Thanks for the input!

I realised after posting here that I'm not sure I posted in the right location. I'll be developing this and am perfectly OK with people looking at the code and commenting on it. Is this a good place?

It also seems I am already following most of the recommendations from that proposal, which is good news.

Regarding Python 3.x, there already appears to be enough support to use it. PyGame has support for it, and now PySFML too. I think some other, more low-level libraries like pyglet are also starting to support it, but higher-level ones like cocos2d do not.

I always liked the way SFML (for C++) was organised, but got tired of writing C++ code. I feel Python 3.x + PySFML is a great solution for Python game programming - especially if you're not into moving a pixel here and a pixel there and actually want to make a *game*.

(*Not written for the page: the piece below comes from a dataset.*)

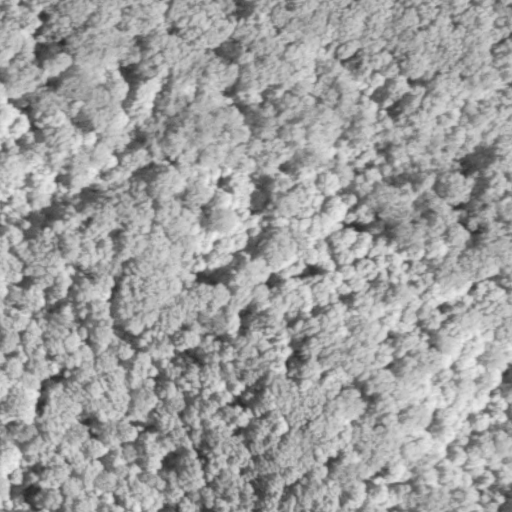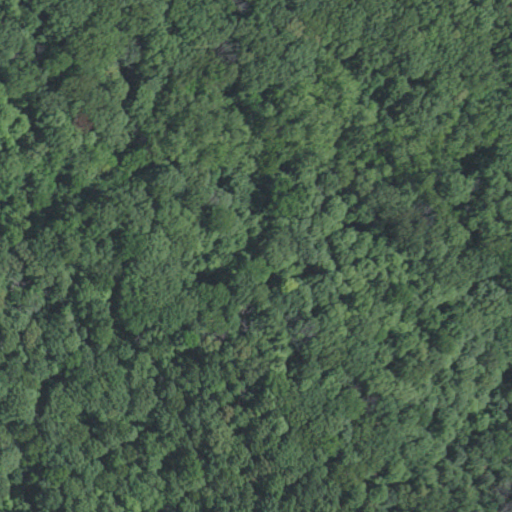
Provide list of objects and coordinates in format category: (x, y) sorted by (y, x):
road: (251, 135)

I am just now working on porting the Display routines to PySFML, but I feel like I am going to have to scrap most of the rest. The new engine is going to be radically different - and hopefully radically better. I think I will tackle the changes in this order:
- main loop as a process manager
- Event-driven communication
- Composition over inheritance
- Human view as the GUI
- The game itself, including displaying it on screen.

Thanks for the interest - it's always great motivation!

P.S. the systems that might be of interest here are the EntityManager and how it reads from the XML file. I am dynamically assigning member variables depending on what's the in XML. For instance, if you want a weapon to have a damage type and it wasn't there before, simply add <damageType>piercing</damageType> to it, and you'll be able to use weapon.damageType :) No need to explicitly declare/assign those variables in the code.